When Leanne Trapedo Sims was in the process of being getting hired as an assistant professor at Knox College in Galesburg, she saw the institution’s closeness to the Henry Hill Correctional Center as an opportunity.
“Literally, it’s five minutes away,” said Trapedo Sims, who co-chairs the college’s Peace and Justice Studies program. “Almost, I think, no college education programs across the state have that proximity. So really, I think about the people at Hill as our neighbors, in a sense.”
In the last spring semester, Trapedo Sims piloted the college’s first “Inside Out” course, built around a methodology established by Lori Pompa at Temple University in the late 1990s.
“It’s this idea that somebody is much more than the mistake they’ve made in their lives – and sometimes people are also innocent in prisons – and that everybody deserves education; education is a human right,” Trapedo Sims said. “So when I knew about this with Henry Hill, I thought it would be a perfect opportunity to do this.”
The program provides an opportunity for Knox students and men incarcerated at Hill to learn alongside each other. Trapedo Sims said the experience has been transformative for both groups.
“It is an opportunity to kind of talk to people about the power of liberal arts, the power of humanities, to change or transform lives,” said Trapedo Sims, who now has two additional Knox faculty members – Fernando Gomez and Gonzalo Pinella – teaching with her as she expands the prison education program.
Trapedo Sims said the prison education program works to disrupt common beliefs, narratives and stereotypes about the men behind bars.
“I think a lot of people think that the people inside who are incarcerated can’t really perform academically,” said Trapedo Sims, who had her college students and the prisoners work on creating a writing “zine” together. “I think the students were really blown away about how proficiently the men write and think – they are very much critical thinkers. Their creative work is beautiful; there are a lot of artists at Hill.”
Trapedo Sims is teaching a Life Writing course at Hill this term, with a focus on Native American memoirs.

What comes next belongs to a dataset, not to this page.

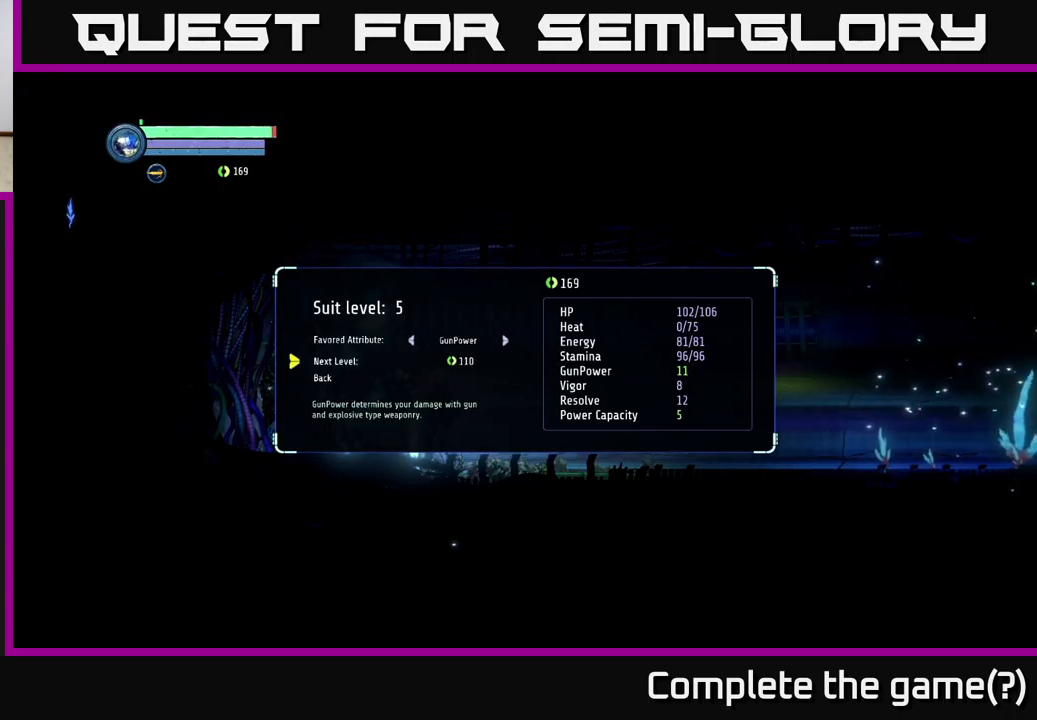
{"buttons": [], "left_stick": "center", "right_stick": "center", "events": []}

Gomez, an associate professor and chair of Modern Languages, is teaching Spanish at the prison, while Pinella is teaching art as a visiting professor of art from Colombia.
Before participating in the spring Inside Out course, the Knox students take Trapedo Sims’ prison education practicum course to prepare them for being inside Hill.

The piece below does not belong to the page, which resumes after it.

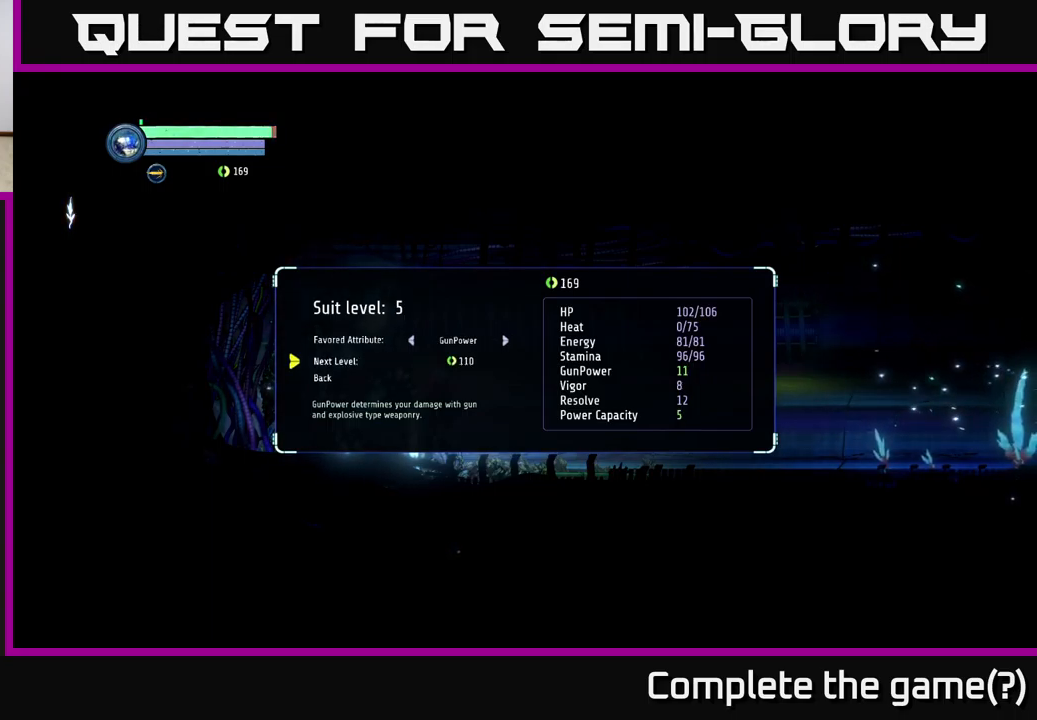
{"buttons": [], "left_stick": "center", "right_stick": "center", "events": []}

“They need to really learn how to navigate the correctional facility, which is very different from navigating Knox College, clearly,” she said. “So I really talked to them a lot about dress code. I talked to them about how when we go in there, we have to be very professional; we have to be polite. So I do spend a lot of time talking to them about all these things, as well as talking to them about mass incarceration in the U.S. so they get kind of a foundational knowledge of what is going on in the U.S. with prisons.”

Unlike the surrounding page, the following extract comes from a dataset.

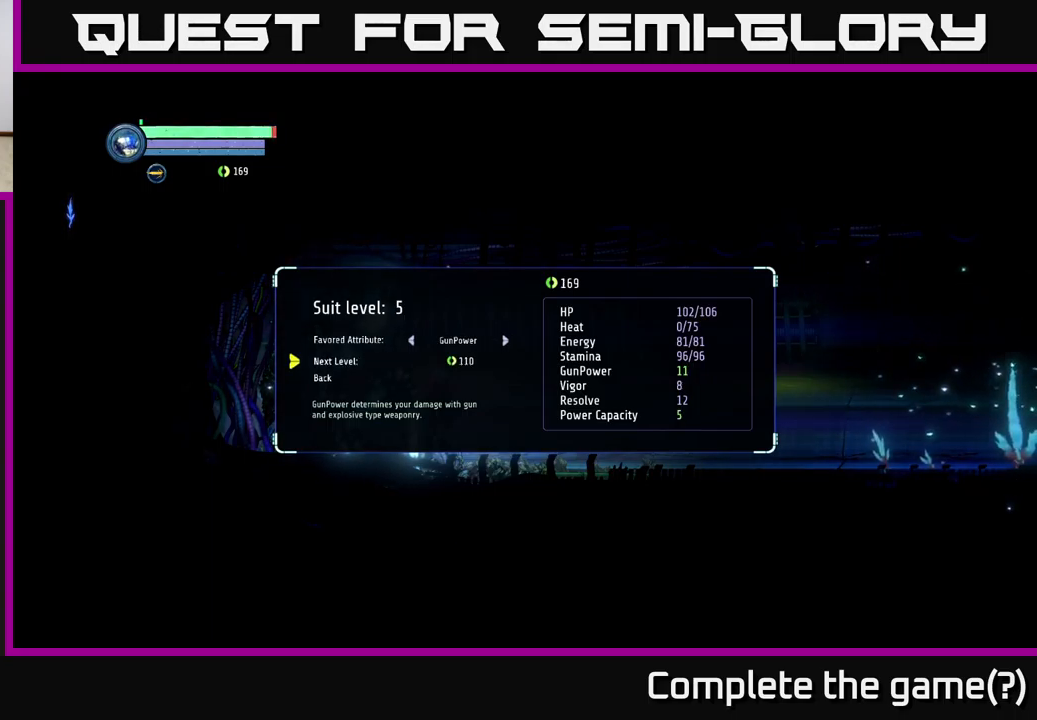
{"buttons": [], "left_stick": "center", "right_stick": "center", "events": []}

Trapedo Sims notes that many safety measures are put in place to protect both the Knox students and the men at Hill. Participants in the program only use first names, no personal information is shared, and there’s no continued outside correspondence once the course is complete.
Nine Knox students who participated in the program last spring recently joined Trapedo Sims in attending the National Peace and Justice Studies Conference at Iowa State University in Ames, Iowa. She said the program changed the way many students viewed prison inmates.
“This class was really, really successful, and I think it was successful because I had a whole year of building a community with the men at Hill because I taught creative writing with one of my students, and then I had a whole year of working with the Knox students in the American Crime and Punishment course and the Prison Education As Practicum course,” she said.
“In fact, all the students that took this class decided to become Peace and Justice Studies minors, so it also sort of really enlivened the interest in peace and justice and to think about prison education as one aspect of peace and justice.”
Trapedo Sims recently published a book entitled, “Reckoning With Restorative Justice: Hawai’i Women’s Prison Writing.” She said she sees a connection between the experiences of the women inside Hawaii’s only women’s prison and the men at Hill.
“Native Hawaiians only make up 20% of the population, right, but they are very highly over represented in the prison population – I think they make up about 45% of the population in the women’s prison,” she said. “We can kind of look at this idea of why so many native Hawaiians are locked up in Hawaii, and in some ways there’s a parallel to why there’s so many black and brown or communities of color locked up in the U.S. in the mainland.”
“So we really see education as an arm of restorative justice because when you start to work with the people behind bars, you can really see some people’s trajectory into prisons. I’m not trying to condone large kind of crimes, but some people really come from poverty, a lot of people come from poverty. A lot of people come from hopelessness, from despair, from drug addiction.”
Trapedo Sims said she’d like to continue expanding the prison education program, potentially to a point where men at Hill could earn Knox degrees – although she admits that’s a long ways away. Still, she sees the notion of college students an incarcerated individuals learning side-by-side as a step toward a broader look at justice.
“I would love to sort of bring this out more to the community and have more community impact, like to talk to people in Galesburg or even in Peoria about getting people more interested in this,” she said. “In some ways we could have a larger conversation. That will be something I would love to do, like more of a restorative justice lab at Knox, just talking more and thinking more about restorative justice.”